Jews to this day will say “Adonai” whenever they see the tetragrammaton (YHWH) in the original Hebrew text of the Old Testament. But Adonai does not reflect the proper pronunciation of the tetragrammaton, it is in itself another one of the names for God in Scripture. In fact, it is one of the most frequently used names for the Creator in the entire Bible.

Adonai is typically translated into English as “Lord.” If we look at today’s passage, we see the English term repeated, but Adonai is not behind both uses of the term. Most translations of the Old Testament render yhwh with “Lord” (note the small capital letters) and Adonai as “Lord.” The passage really reads, “O Yahweh, our Adonai….”

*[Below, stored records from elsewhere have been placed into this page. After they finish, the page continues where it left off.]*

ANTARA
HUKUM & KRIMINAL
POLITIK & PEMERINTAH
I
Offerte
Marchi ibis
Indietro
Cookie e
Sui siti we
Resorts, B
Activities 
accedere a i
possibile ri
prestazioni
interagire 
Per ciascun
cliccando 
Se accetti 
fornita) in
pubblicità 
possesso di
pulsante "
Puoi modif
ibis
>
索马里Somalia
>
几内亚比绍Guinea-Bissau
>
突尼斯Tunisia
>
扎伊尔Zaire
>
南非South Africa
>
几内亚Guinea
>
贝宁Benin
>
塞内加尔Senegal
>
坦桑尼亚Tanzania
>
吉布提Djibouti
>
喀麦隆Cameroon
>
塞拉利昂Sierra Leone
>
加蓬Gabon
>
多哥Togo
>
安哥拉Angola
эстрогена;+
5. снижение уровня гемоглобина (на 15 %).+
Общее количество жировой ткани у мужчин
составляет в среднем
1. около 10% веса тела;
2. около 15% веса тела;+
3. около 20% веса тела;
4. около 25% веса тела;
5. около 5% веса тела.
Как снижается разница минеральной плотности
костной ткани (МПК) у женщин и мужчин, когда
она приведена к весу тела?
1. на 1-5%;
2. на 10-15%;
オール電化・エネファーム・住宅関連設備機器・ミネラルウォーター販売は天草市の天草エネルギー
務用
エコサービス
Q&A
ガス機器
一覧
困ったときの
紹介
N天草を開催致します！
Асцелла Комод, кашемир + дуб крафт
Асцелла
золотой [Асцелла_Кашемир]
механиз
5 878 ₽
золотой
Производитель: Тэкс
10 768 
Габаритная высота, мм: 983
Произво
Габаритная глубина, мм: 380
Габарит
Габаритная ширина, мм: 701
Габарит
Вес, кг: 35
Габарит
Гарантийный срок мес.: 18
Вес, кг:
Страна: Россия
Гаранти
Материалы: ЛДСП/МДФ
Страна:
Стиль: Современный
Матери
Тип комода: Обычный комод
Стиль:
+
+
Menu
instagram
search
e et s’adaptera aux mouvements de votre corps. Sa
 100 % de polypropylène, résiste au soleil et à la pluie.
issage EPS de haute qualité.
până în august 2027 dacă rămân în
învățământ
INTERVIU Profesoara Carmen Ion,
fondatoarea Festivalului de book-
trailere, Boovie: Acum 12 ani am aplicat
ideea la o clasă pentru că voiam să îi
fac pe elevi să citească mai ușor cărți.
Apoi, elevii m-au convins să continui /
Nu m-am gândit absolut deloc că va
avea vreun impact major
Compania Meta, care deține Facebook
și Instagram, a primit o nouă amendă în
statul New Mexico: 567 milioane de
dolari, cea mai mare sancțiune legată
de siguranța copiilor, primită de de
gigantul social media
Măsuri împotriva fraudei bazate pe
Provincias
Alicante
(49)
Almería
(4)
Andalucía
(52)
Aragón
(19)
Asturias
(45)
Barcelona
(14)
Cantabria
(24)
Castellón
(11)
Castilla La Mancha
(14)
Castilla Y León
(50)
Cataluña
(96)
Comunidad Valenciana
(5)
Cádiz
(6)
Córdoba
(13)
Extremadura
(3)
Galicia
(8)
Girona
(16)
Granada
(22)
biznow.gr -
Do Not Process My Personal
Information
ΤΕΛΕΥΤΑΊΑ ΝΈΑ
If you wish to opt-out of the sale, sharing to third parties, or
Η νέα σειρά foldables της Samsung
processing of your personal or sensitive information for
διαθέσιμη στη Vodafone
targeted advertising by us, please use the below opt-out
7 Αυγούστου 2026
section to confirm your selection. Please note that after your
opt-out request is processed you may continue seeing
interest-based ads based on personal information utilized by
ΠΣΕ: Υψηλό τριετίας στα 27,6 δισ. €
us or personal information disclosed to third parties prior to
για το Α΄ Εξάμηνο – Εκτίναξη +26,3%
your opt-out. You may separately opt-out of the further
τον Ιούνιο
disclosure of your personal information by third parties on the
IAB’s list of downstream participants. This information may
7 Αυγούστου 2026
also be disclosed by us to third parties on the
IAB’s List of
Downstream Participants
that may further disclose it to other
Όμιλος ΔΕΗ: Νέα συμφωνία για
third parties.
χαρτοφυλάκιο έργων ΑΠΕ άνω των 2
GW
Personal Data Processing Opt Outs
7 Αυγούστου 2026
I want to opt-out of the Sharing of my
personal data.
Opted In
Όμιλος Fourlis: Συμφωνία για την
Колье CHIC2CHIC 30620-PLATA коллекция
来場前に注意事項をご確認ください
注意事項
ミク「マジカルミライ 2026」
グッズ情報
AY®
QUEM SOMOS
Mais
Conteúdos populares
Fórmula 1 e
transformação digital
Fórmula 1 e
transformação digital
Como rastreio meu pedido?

If Yahweh reflects God’s faithfulness and self-existence, Adonai refers mainly to His sovereignty. Biblically speaking, sovereignty is related to the concepts of omnipotence and authority. When we say God is omnipotent we mean that He has all power to do whatever He purposes. The Lord allows His enemies to war against Him for now, but He is ultimately unstoppable and His might backs up His sovereignty. God can do whatever He pleases, and so He rules over all.

The biblical authors were well acquainted with the concept of authority, because they were familiar with monarchical rule. Most of the prophets and apostles lived in societies where the king was absolute and his word was law. Disobedience would mean imprisonment or worse. Kings most often exercised their authority through their royal decrees (2 Chron. 30; Est. 8; Dan. 3:29). These concepts are all inherent to the Lord’s sovereignty as well.

It is vitally important that we remember our Father’s sovereign authority today. He alone has the absolute right to define good and evil, and His decree (as found in Scripture) is the supreme law. We must not negotiate this point, for we live in a culture that wants to throw off all authority and define for itself what is right and wrong.

Finally, the title Lord for Jesus comes from the Greek Kurios, a translation of Adonai. Its frequent usage (Acts 7:59; Rom. 5:1; Heb. 13:20) is one of many indications of Jesus’ power and authority.

Coram Deo

Our greatest temptation as Christians is to live as if Jesus is not the Lord of our lives. When the culture sets the agenda for our worship and ethics, it has become our lord. If we do not confess Christ in the face of hostility at home or in the workplace, we have walked away from the authority of God. It is therefore incumbent upon us to do all we can to recognize Jesus’ authority over everything. Take time to consider the fact that Christ is Lord over all.